• [Aim of the exercise]: From the entries, return every line where the string "thumb" shows up.

• [Data shown]:
----

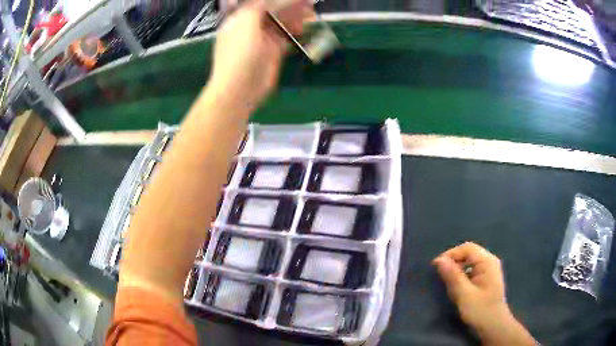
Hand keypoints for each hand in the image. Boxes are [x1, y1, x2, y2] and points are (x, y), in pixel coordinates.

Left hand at [208, 0, 309, 109]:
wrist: (240, 88)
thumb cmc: (238, 53)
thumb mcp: (246, 22)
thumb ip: (258, 5)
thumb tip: (277, 0)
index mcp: (241, 17)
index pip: (262, 2)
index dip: (279, 0)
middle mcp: (252, 25)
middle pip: (274, 10)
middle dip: (290, 5)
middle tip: (308, 4)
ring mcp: (263, 38)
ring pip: (282, 21)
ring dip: (296, 16)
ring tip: (310, 13)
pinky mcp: (274, 50)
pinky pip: (287, 35)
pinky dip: (296, 30)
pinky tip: (305, 27)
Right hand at [433, 242, 535, 345]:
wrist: (494, 326)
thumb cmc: (480, 310)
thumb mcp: (464, 294)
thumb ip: (453, 276)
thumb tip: (439, 260)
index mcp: (487, 262)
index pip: (467, 248)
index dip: (451, 254)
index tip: (436, 266)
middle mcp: (490, 261)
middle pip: (469, 253)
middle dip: (453, 261)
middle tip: (439, 274)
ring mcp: (490, 270)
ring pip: (470, 262)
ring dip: (457, 268)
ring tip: (446, 281)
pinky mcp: (487, 278)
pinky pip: (473, 270)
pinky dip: (463, 274)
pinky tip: (457, 286)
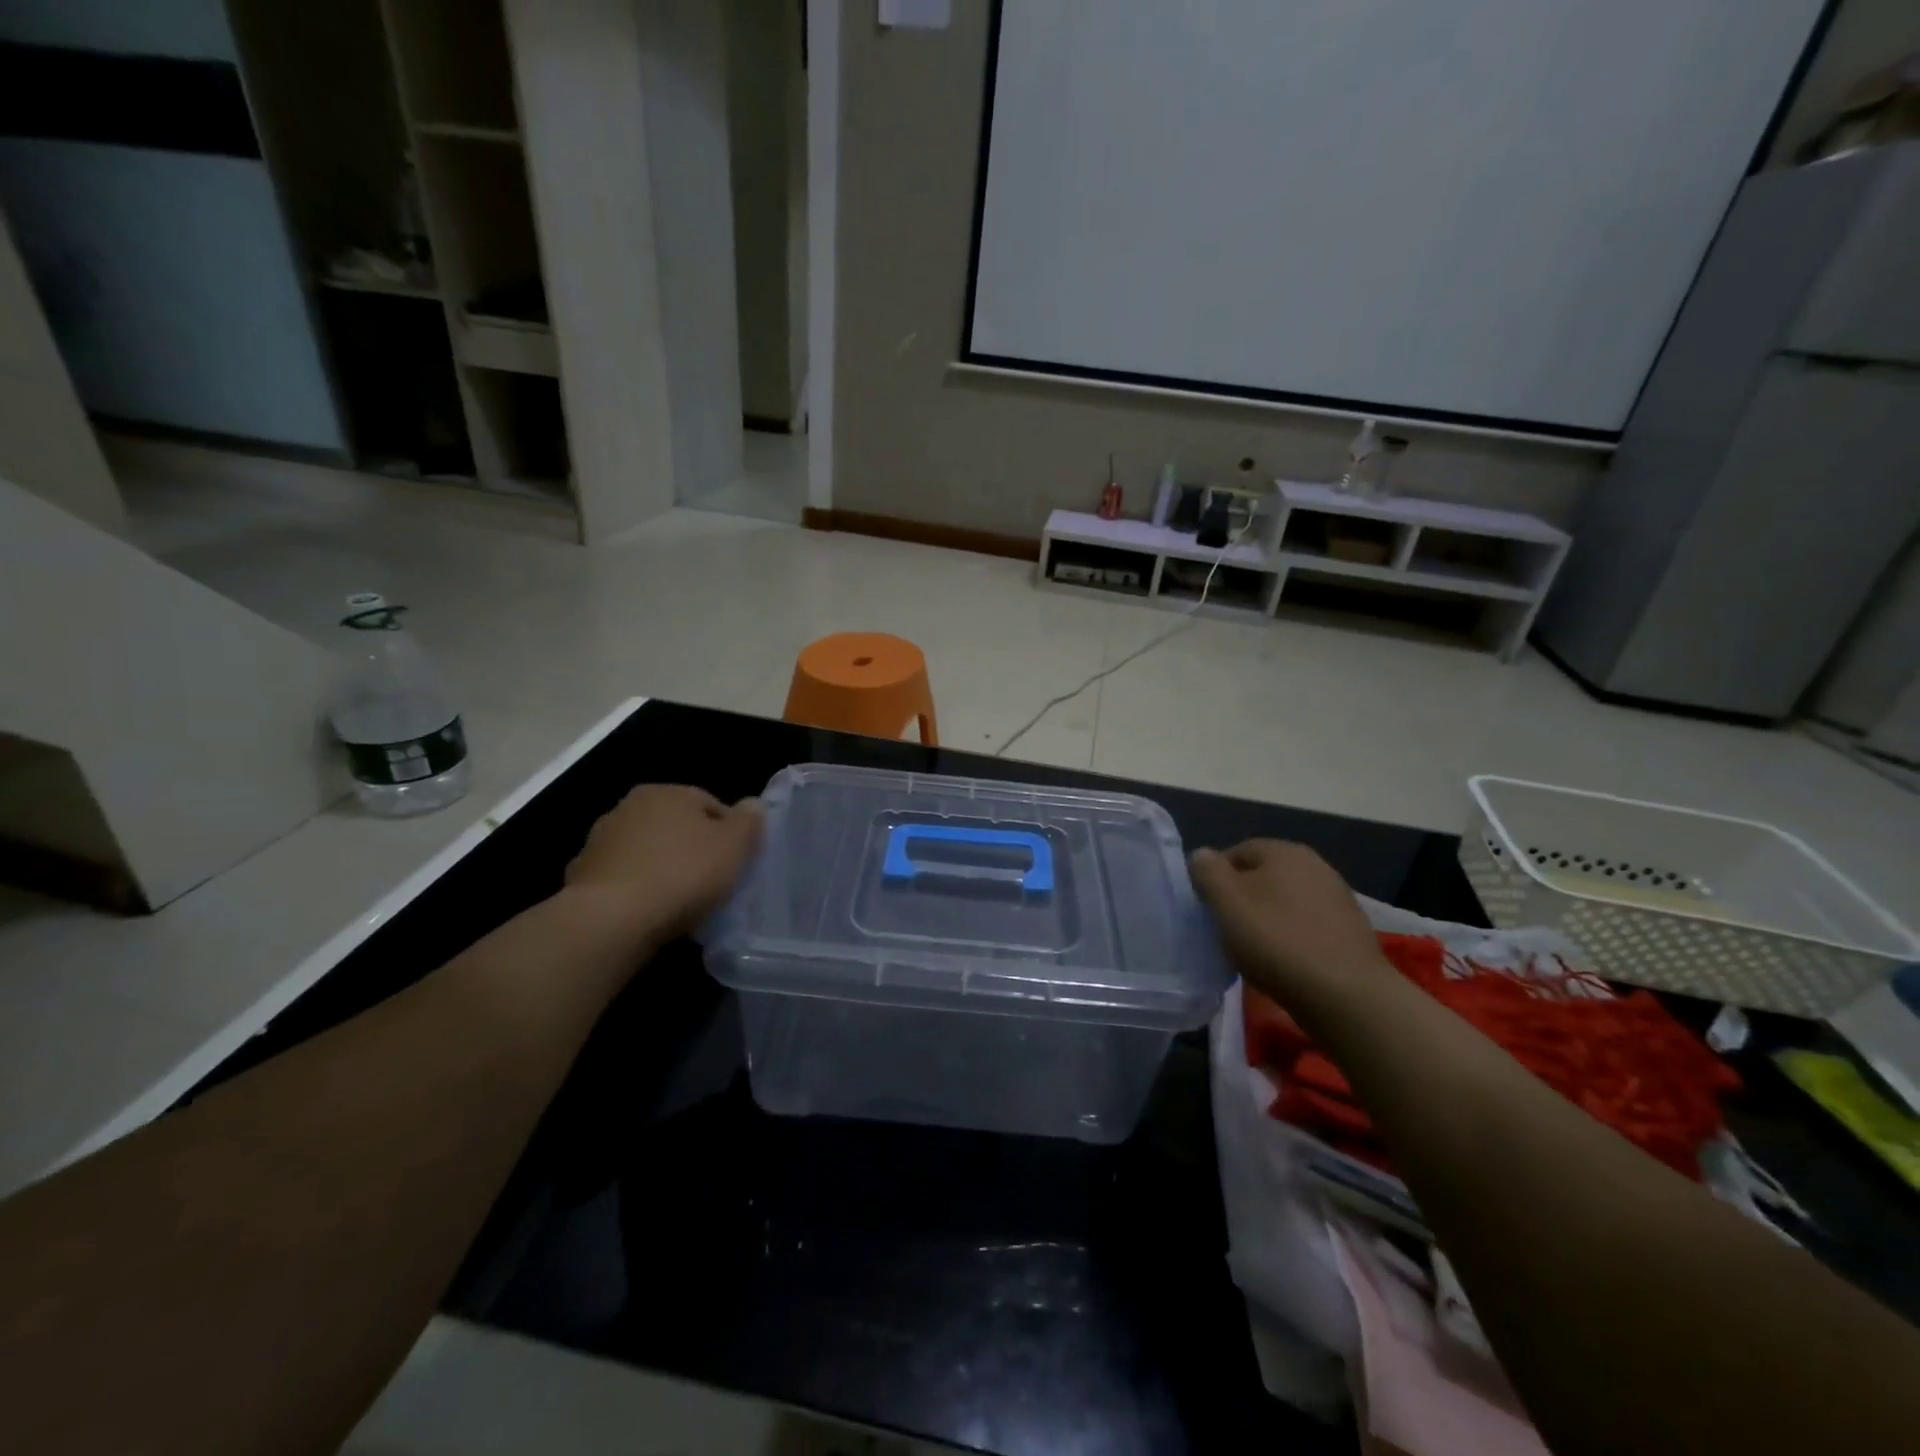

----

• [Response]:
thumb cmc: (238, 53)
thumb mcp: (246, 22)
thumb ip: (258, 5)
thumb tip: (277, 0)
thumb cmc: (480, 310)
thumb mcp: (464, 294)
thumb ip: (453, 276)
thumb tip: (439, 260)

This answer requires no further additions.